*** Records

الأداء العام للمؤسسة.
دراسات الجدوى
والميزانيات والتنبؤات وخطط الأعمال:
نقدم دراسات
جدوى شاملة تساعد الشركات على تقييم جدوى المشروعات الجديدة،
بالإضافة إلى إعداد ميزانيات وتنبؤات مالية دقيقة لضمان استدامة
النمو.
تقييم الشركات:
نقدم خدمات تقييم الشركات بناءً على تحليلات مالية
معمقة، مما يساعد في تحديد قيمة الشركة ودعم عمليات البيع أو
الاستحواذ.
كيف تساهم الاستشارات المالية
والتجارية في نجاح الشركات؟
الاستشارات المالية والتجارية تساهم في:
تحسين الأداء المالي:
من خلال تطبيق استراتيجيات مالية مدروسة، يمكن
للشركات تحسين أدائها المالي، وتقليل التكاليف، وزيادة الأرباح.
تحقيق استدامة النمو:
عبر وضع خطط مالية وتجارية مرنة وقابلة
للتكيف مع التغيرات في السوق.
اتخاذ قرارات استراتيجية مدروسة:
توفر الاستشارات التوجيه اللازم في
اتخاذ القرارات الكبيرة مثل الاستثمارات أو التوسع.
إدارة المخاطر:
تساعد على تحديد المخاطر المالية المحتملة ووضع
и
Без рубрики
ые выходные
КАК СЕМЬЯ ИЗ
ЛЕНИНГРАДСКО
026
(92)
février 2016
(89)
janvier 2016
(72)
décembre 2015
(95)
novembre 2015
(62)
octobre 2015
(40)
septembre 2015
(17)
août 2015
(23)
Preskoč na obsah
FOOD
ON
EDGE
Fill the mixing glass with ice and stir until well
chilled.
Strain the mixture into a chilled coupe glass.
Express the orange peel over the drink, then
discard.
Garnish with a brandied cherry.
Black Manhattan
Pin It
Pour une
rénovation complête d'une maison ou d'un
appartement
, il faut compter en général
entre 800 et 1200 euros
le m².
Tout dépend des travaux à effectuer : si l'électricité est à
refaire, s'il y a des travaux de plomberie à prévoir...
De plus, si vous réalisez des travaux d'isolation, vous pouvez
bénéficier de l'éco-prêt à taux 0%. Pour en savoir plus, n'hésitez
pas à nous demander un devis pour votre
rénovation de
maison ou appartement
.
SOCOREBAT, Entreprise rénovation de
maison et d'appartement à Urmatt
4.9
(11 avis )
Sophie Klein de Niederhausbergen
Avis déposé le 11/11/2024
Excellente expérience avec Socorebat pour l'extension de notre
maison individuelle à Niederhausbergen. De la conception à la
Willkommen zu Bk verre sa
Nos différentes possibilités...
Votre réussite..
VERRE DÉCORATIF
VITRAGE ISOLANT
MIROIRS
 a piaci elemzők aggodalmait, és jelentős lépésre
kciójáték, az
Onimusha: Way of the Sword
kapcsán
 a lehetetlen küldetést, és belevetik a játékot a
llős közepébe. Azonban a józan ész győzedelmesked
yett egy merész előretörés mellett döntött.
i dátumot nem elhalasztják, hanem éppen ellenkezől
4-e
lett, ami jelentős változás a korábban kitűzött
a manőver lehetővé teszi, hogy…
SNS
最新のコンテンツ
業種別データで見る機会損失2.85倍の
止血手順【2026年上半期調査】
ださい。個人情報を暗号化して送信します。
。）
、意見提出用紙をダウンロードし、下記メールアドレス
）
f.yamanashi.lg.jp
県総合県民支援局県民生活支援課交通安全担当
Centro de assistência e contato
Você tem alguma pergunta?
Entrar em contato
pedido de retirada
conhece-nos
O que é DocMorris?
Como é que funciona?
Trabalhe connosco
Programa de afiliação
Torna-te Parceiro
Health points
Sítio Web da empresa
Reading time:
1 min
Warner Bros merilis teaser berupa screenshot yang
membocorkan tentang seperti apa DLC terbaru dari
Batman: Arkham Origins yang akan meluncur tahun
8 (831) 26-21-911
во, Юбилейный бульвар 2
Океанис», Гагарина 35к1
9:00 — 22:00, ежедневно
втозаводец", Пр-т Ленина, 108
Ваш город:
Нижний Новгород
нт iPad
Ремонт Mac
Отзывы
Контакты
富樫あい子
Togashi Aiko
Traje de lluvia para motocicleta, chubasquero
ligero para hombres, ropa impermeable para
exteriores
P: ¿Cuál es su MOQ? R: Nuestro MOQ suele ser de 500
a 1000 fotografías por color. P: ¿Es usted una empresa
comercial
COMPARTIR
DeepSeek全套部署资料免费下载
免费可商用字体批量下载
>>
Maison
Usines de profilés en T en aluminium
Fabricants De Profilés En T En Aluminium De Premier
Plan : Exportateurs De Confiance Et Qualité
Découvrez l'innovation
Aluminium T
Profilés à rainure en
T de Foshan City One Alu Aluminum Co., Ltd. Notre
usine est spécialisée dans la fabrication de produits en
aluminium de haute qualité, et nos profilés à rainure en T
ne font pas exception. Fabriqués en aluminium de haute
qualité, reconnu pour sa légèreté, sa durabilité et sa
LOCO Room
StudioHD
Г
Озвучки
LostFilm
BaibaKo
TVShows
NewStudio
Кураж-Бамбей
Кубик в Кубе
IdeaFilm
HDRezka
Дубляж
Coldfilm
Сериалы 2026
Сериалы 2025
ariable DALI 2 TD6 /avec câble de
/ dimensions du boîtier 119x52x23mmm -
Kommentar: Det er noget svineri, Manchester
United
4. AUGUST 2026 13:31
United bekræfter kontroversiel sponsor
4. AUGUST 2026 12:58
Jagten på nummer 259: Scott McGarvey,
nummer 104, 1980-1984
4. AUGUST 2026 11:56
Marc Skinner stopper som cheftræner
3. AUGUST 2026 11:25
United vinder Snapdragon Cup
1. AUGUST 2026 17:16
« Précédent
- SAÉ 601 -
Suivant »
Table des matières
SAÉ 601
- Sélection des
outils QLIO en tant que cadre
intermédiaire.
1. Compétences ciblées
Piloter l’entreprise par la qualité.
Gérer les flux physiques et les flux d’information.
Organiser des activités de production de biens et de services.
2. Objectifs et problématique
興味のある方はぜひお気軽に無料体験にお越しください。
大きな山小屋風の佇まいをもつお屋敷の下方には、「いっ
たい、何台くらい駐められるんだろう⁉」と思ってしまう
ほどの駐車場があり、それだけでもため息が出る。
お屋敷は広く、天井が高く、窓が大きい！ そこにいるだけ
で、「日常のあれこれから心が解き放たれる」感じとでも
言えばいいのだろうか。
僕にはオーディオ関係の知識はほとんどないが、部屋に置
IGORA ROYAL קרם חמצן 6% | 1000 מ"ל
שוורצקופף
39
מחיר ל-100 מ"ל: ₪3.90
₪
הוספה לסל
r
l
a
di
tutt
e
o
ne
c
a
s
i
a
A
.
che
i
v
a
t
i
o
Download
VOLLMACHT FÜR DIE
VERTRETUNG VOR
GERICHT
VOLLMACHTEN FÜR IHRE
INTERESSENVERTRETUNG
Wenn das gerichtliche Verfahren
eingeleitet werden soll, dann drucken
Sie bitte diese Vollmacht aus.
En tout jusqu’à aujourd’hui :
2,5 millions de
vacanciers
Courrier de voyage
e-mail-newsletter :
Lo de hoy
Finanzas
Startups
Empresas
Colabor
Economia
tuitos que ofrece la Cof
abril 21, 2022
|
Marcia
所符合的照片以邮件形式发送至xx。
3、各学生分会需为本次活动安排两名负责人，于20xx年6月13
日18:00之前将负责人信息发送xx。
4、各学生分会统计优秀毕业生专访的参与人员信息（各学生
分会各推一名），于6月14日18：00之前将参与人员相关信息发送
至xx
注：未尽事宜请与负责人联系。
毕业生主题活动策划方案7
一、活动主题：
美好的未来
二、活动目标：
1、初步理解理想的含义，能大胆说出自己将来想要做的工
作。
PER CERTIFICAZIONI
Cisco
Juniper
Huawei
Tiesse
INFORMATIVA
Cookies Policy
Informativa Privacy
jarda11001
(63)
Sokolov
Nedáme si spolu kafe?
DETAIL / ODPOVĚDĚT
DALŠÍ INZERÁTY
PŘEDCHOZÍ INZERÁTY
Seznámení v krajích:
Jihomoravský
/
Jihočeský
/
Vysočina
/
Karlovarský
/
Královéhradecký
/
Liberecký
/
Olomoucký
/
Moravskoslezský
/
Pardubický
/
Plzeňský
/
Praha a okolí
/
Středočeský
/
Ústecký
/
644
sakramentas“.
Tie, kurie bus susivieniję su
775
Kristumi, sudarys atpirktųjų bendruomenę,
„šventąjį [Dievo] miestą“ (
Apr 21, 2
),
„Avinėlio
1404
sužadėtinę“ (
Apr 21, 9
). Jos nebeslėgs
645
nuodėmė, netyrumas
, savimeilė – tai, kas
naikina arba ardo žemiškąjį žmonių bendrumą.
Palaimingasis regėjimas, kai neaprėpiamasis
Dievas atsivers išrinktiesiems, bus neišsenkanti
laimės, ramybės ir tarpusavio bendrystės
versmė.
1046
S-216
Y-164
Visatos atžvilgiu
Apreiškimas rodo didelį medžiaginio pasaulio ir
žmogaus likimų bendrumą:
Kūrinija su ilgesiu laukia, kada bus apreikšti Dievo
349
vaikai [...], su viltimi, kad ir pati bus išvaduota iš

******

• **Exercise aim**:
Can you repeat, word for word, the part of the material that runs from its very start through the line containing "Tout dépend des", with both ends included?

• **Task answer**:
الأداء العام للمؤسسة.
دراسات الجدوى
والميزانيات والتنبؤات وخطط الأعمال:
نقدم دراسات
جدوى شاملة تساعد الشركات على تقييم جدوى المشروعات الجديدة،
بالإضافة إلى إعداد ميزانيات وتنبؤات مالية دقيقة لضمان استدامة
النمو.
تقييم الشركات:
نقدم خدمات تقييم الشركات بناءً على تحليلات مالية
معمقة، مما يساعد في تحديد قيمة الشركة ودعم عمليات البيع أو
الاستحواذ.
كيف تساهم الاستشارات المالية
والتجارية في نجاح الشركات؟
الاستشارات المالية والتجارية تساهم في:
تحسين الأداء المالي:
من خلال تطبيق استراتيجيات مالية مدروسة، يمكن
للشركات تحسين أدائها المالي، وتقليل التكاليف، وزيادة الأرباح.
تحقيق استدامة النمو:
عبر وضع خطط مالية وتجارية مرنة وقابلة
للتكيف مع التغيرات في السوق.
اتخاذ قرارات استراتيجية مدروسة:
توفر الاستشارات التوجيه اللازم في
اتخاذ القرارات الكبيرة مثل الاستثمارات أو التوسع.
إدارة المخاطر:
تساعد على تحديد المخاطر المالية المحتملة ووضع
и
Без рубрики
ые выходные
КАК СЕМЬЯ ИЗ
ЛЕНИНГРАДСКО
026
(92)
février 2016
(89)
janvier 2016
(72)
décembre 2015
(95)
novembre 2015
(62)
octobre 2015
(40)
septembre 2015
(17)
août 2015
(23)
Preskoč na obsah
FOOD
ON
EDGE
Fill the mixing glass with ice and stir until well
chilled.
Strain the mixture into a chilled coupe glass.
Express the orange peel over the drink, then
discard.
Garnish with a brandied cherry.
Black Manhattan
Pin It
Pour une
rénovation complête d'une maison ou d'un
appartement
, il faut compter en général
entre 800 et 1200 euros
le m².
Tout dépend des travaux à effectuer : si l'électricité est à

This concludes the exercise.